- Oral presentation
- Open Access
Applications of RNA structure analysis to retroviral packaging and anti-retroviral therapeutic discovery
Retrovirologyvolume 8, Article number: O1 (2011)
Our laboratory is blending new RNA chemistries, largely directed at the ribose 2'-hydroxyl group, with quantitative interpretation to create new kinds of chemical microscopes for accurate RNA structure analysis. This seminar will focus on two examples from retroviral biology.
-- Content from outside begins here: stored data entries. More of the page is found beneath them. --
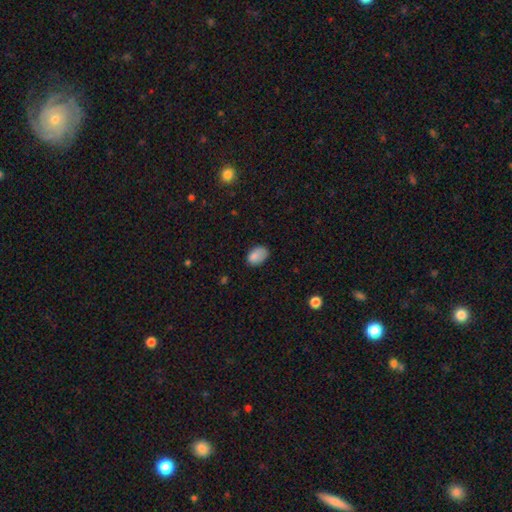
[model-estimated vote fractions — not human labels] The model was most divided on "merging": none: 65%, minor disturbance: 26%, major disturbance: 7%, merger: 2%. More confident: how rounded — in between (88%); smooth or featured — smooth (84%).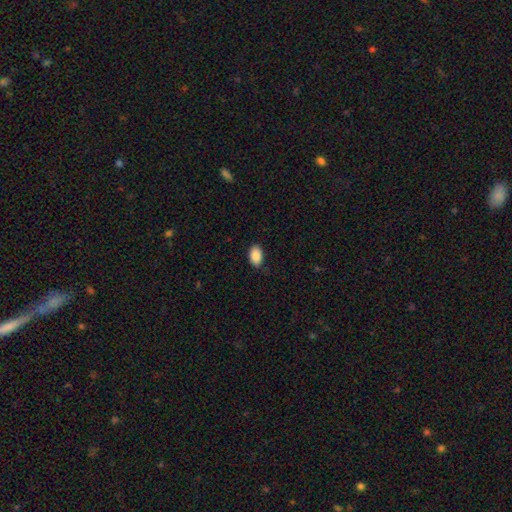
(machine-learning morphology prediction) Smooth or featured? smooth (89%)
How rounded? in between (91%)
Merging? none (80%)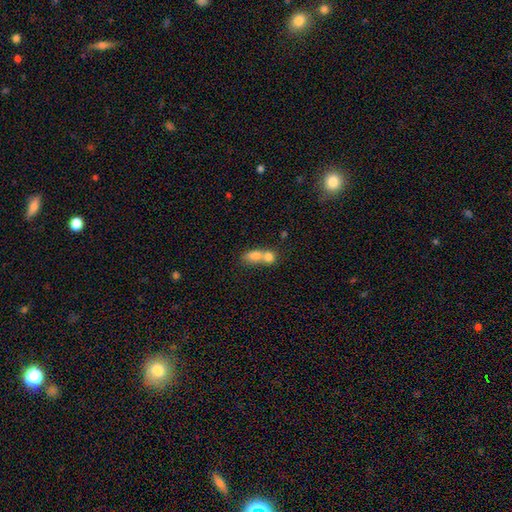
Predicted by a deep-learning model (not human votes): Smooth or featured: smooth — 74% (featured or disk — 17%)
How rounded: in between — 63% (round — 32%)
Merging: merger — 73% (none — 18%)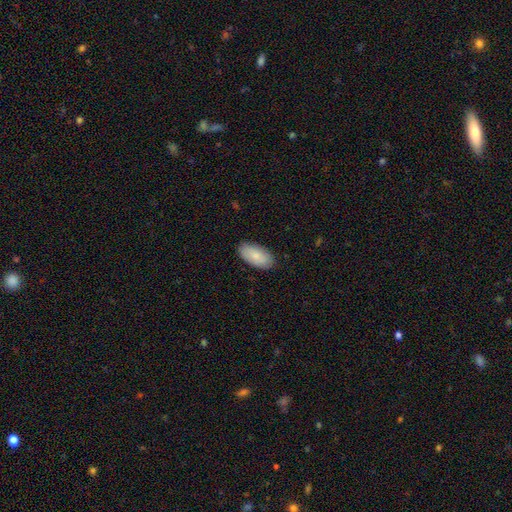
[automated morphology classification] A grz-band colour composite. It shows a smooth galaxy with no disk features (85%) that is in between round and cigar-shaped (94%). Merging: none (87%).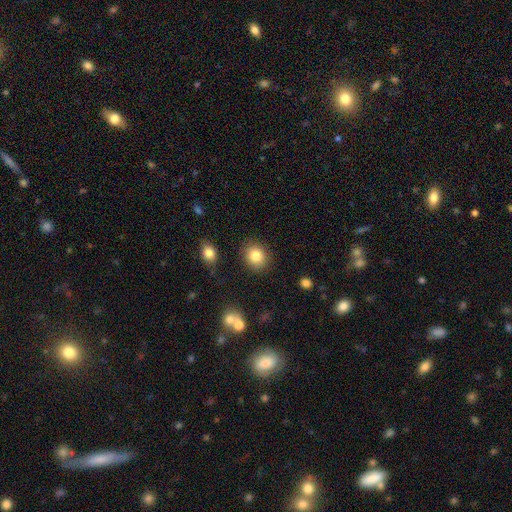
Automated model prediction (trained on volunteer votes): This is clearly a smooth galaxy (83%). How rounded: likely round (71%). Merging: clearly none (86%).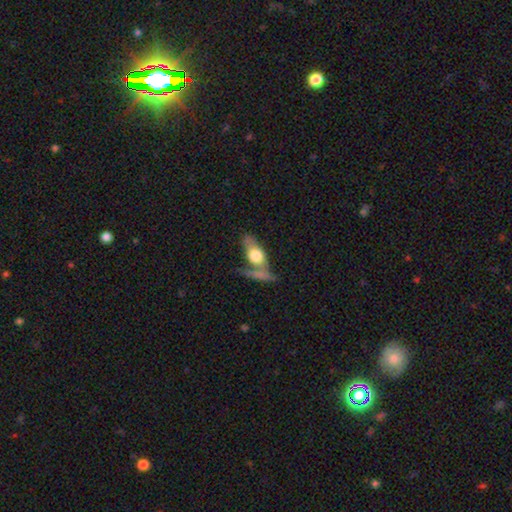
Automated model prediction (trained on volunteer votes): This appears to be a smooth galaxy with no disk features (58%) that is in between round and cigar-shaped (71%). Merging: none (36%).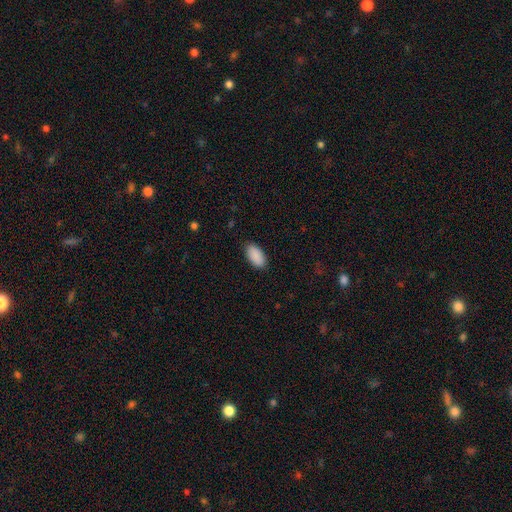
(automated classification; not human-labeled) Q: Smooth or featured?
A: smooth (91%); runner-up: star or artifact (6%)
Q: How rounded?
A: in between (95%); runner-up: cigar-shaped (3%)
Q: Merging?
A: none (88%); runner-up: minor disturbance (9%)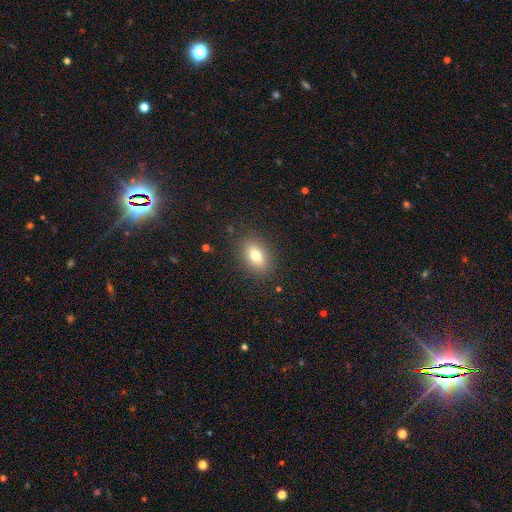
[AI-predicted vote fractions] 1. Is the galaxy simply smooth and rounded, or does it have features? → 77% smooth, 13% featured or disk, 10% star or artifact.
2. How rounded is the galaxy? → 83% in between, 14% round, 3% cigar-shaped.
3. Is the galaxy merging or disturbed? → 86% none, 9% minor disturbance, 3% major disturbance, 1% merger.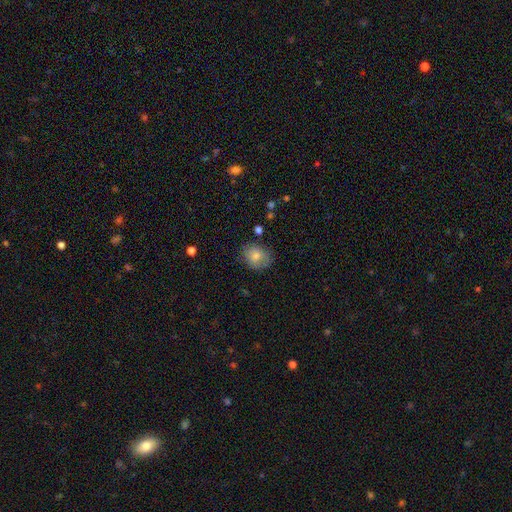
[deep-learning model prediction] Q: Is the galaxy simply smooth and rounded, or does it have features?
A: smooth — 74%.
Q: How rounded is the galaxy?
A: round — 54%.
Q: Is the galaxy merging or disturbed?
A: none — 76%.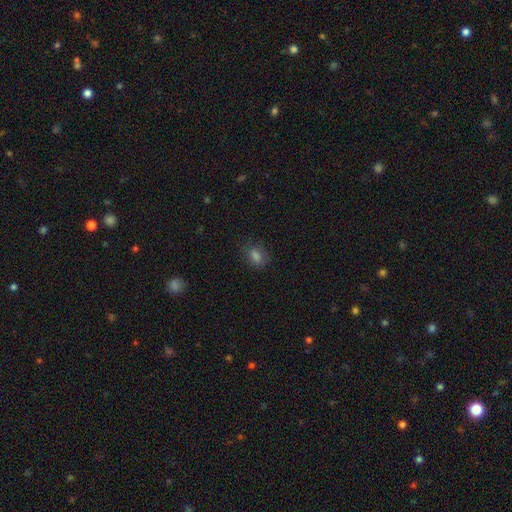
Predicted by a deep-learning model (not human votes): A smooth galaxy with no disk features (76%) that is in between round and cigar-shaped (72%).

Vote fractions:
- Smooth or featured? smooth: 76% / star or artifact: 17% / featured or disk: 7%
- How rounded? in between: 72% / round: 25% / cigar-shaped: 4%
- Merging? none: 77% / minor disturbance: 16% / major disturbance: 5% / merger: 2%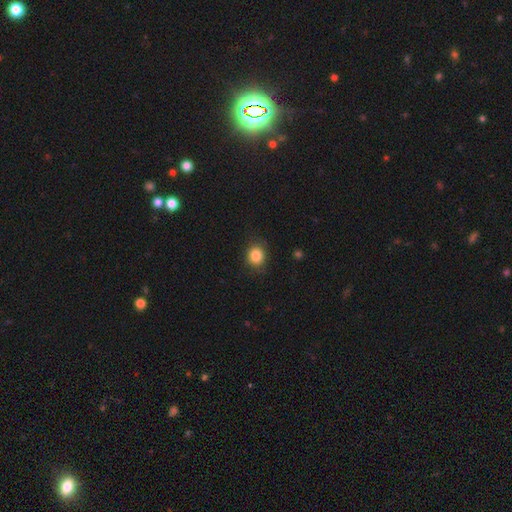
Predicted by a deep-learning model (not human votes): Smooth or featured? smooth (85%)
How rounded? round (71%)
Merging? none (83%)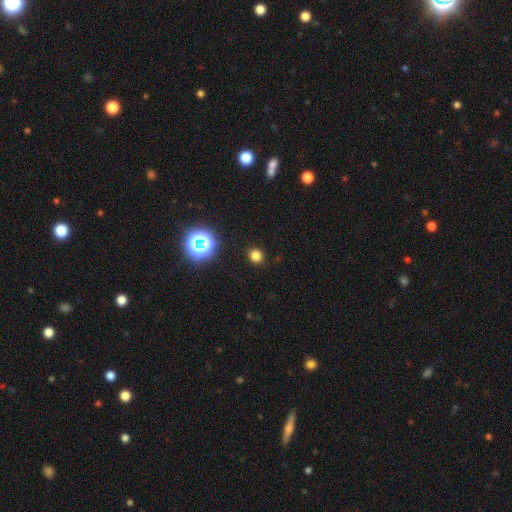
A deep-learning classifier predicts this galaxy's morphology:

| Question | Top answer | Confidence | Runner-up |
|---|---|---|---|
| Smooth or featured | smooth | 77% | star or artifact (19%) |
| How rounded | round | 80% | in between (19%) |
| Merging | none | 91% | minor disturbance (6%) |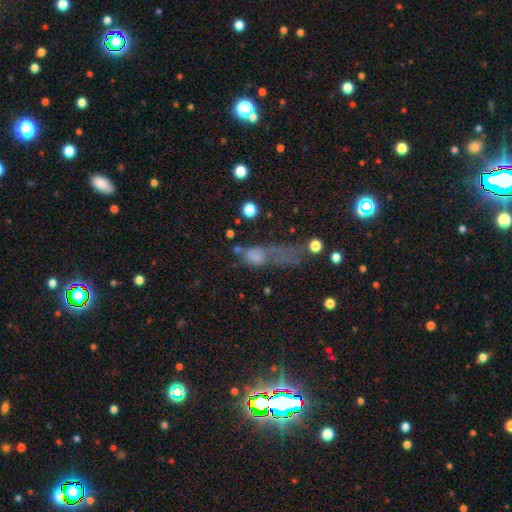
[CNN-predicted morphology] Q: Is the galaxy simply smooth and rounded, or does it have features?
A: smooth — 61%.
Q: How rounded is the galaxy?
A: in between — 62%.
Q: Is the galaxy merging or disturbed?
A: major disturbance — 46%.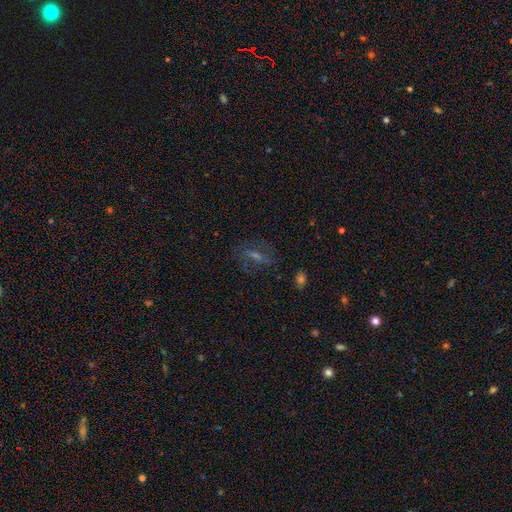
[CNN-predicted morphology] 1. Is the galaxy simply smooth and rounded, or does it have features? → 42% featured or disk, 32% smooth, 25% star or artifact.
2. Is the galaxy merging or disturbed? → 74% none, 15% minor disturbance, 9% major disturbance, 2% merger.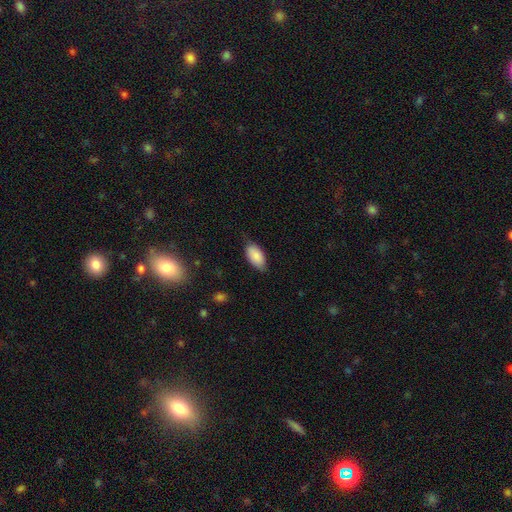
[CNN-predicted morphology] type=smooth (86%); roundness=in between (94%); merging=none (73%).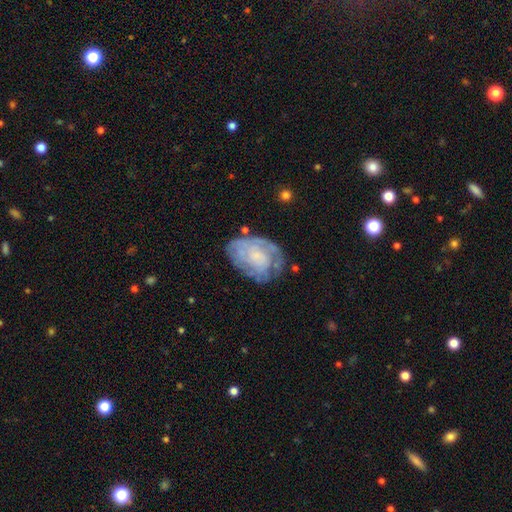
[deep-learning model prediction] smooth-or-featured: featured or disk: 68% | smooth: 24% | star or artifact: 8%
  disk-edge-on: no: 97% | yes: 3%
    bar: no: 78% | weak: 19% | strong: 3%
    has-spiral-arms: yes: 77% | no: 23%
      spiral-winding: tight: 63% | medium: 26% | loose: 10%
      spiral-arm-count: can't tell: 54% | 2: 17% | 3: 10% | 1: 9% | 4: 5% | more than 4: 4%
    bulge-size: small: 44% | none: 29% | moderate: 19% | large: 6% | dominant: 2%
  merging: none: 61% | minor disturbance: 24% | major disturbance: 13% | merger: 3%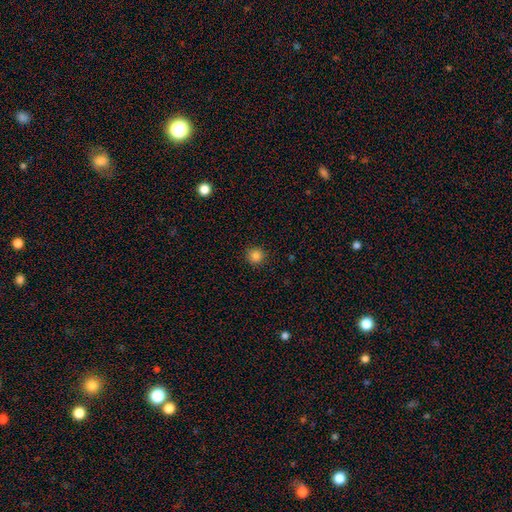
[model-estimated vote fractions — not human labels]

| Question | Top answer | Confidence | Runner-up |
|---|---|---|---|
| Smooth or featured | smooth | 85% | star or artifact (12%) |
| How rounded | round | 94% | in between (5%) |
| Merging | none | 91% | minor disturbance (6%) |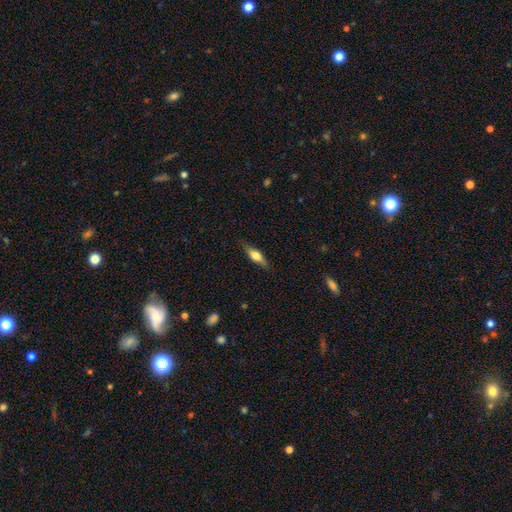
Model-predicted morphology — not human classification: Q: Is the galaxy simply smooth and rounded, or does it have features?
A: smooth — 56%.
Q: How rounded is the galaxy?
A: in between — 50%.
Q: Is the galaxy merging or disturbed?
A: none — 81%.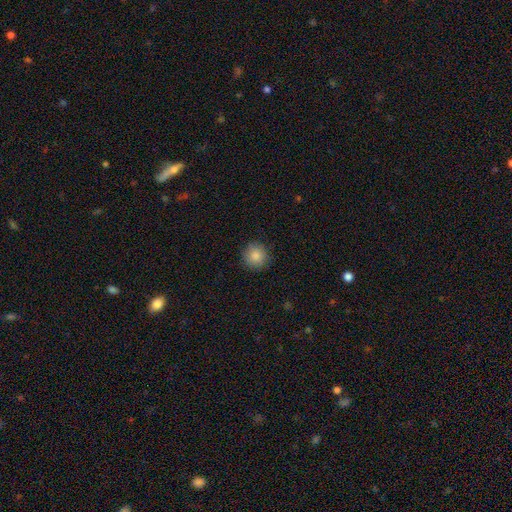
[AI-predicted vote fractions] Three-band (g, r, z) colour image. It shows a smooth galaxy with no disk features (86%) that is round (93%). Merging: none (90%).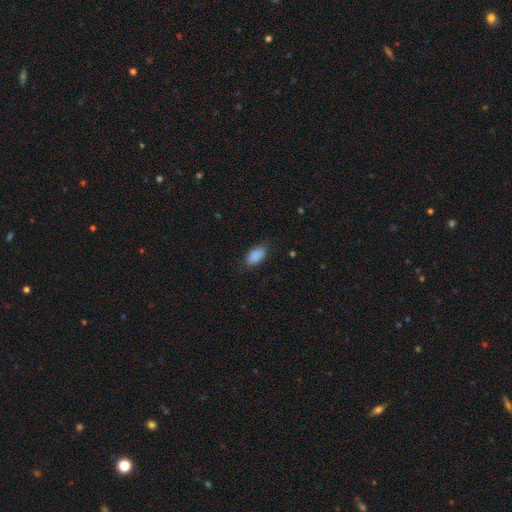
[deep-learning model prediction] smooth_or_featured: smooth (p=0.89) [alt: star or artifact p=0.07]
how_rounded: in between (p=0.92) [alt: round p=0.04]
merging: none (p=0.81) [alt: minor disturbance p=0.14]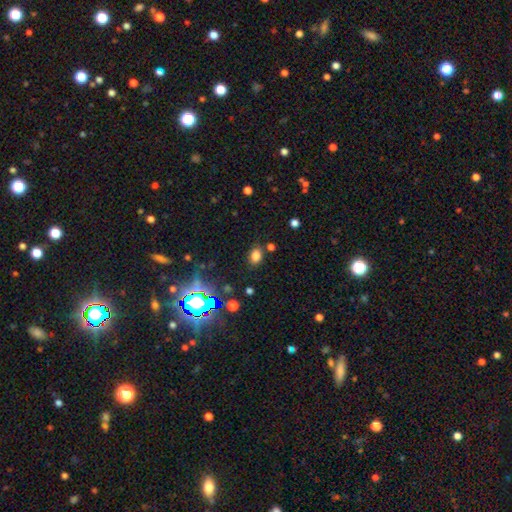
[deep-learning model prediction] Smooth or featured? Predicted: smooth (p=0.75). How rounded? Predicted: in between (p=0.68). Merging? Predicted: none (p=0.80).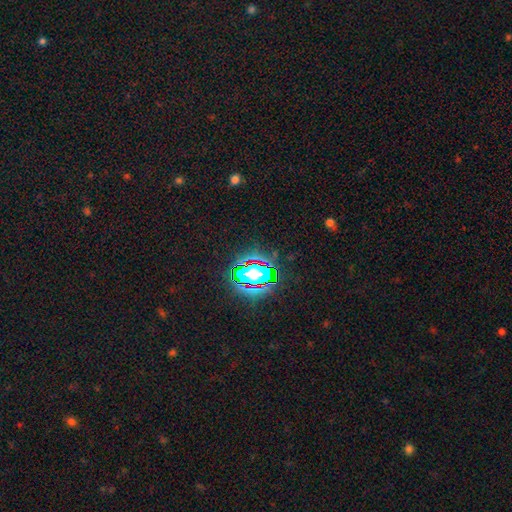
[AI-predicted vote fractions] Overall: star or artifact (77%).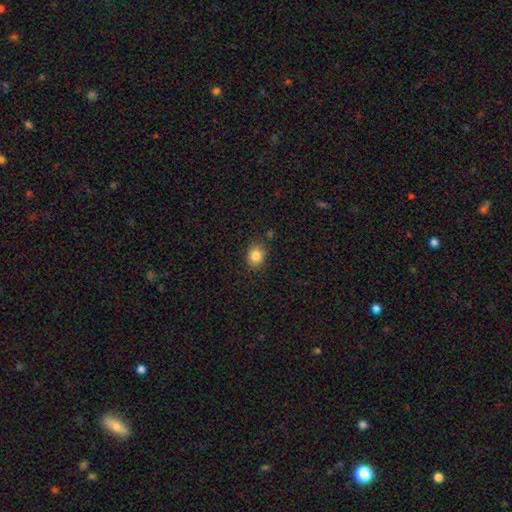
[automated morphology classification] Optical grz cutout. It shows a smooth galaxy with no disk features (84%) that is round (63%). Merging: none (83%).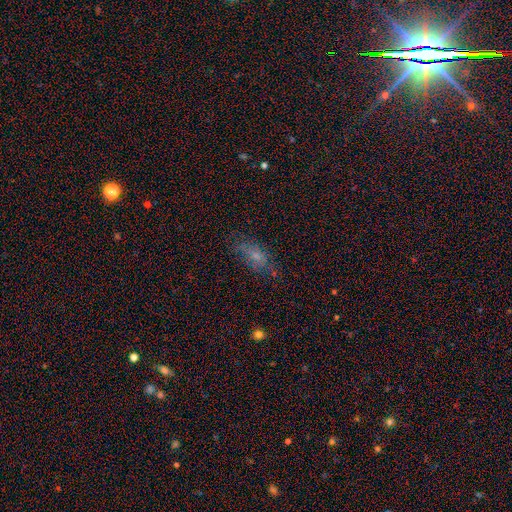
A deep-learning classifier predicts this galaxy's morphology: Q: Smooth or featured?
A: smooth (58%); runner-up: featured or disk (23%)
Q: How rounded?
A: in between (79%); runner-up: cigar-shaped (15%)
Q: Merging?
A: none (61%); runner-up: minor disturbance (24%)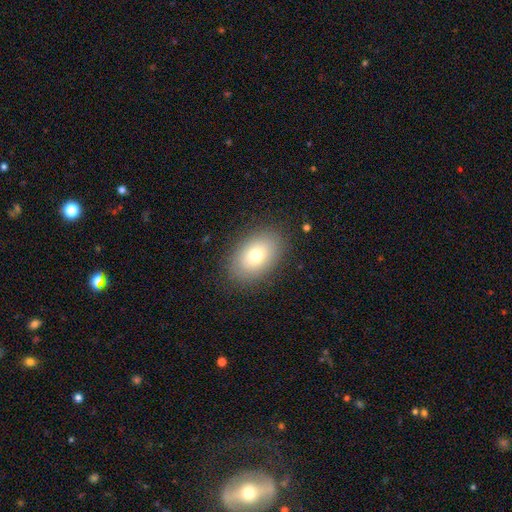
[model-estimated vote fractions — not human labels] Q: Smooth or featured?
A: smooth (73%); runner-up: featured or disk (17%)
Q: How rounded?
A: in between (84%); runner-up: round (15%)
Q: Merging?
A: none (85%); runner-up: minor disturbance (10%)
All retroviral RNAs contain a packaging element that directs the genome into nascent virus particles through a mechanism that has been unclear. Using SHAPE, we probed the structure of murine leukemia virus RNA inside virus particles and identified the binding site for the nucleocapsid domain of Gag. The RNA structural context is critical: High-affinity binding requires two specific UCUG-UR-UCUG motifs flanked by base-paired elements. Mutation of four guanosine residues in these two motifs - only 4 nucleotides per genomic RNA - reduced packaging to non-specific levels. These motifs only form in genomic RNA dimers; thus analysis of authentic full-length RNA was critical. This work illustrates how local context and RNA structure can create information-rich recognition signals from simple single-stranded sequence elements. In the second example, we discovered strong correlations between shRNA-mediated inhibition of HIV-1 replication in a cell-based assay and both the energetic cost of breaking secondary structures and the overall annealing energy between guide strand and folded target RNA. These correlations were only apparent when the energetic cost of disrupting pre-existing structure in the HIV-1 RNA was calculated using a secondary structure model derived from SHAPE probing information. We verified these correlations by design and evaluation of additional shRNAs and could achieve consistent inhibition of HIV-1 production by 90%. This approach emphasizes the profound, but ultimately predictable, role of RNA structure in tuning RNAi function and is likely to prove broadly useful in understanding large-scale biological recognition involving RNA.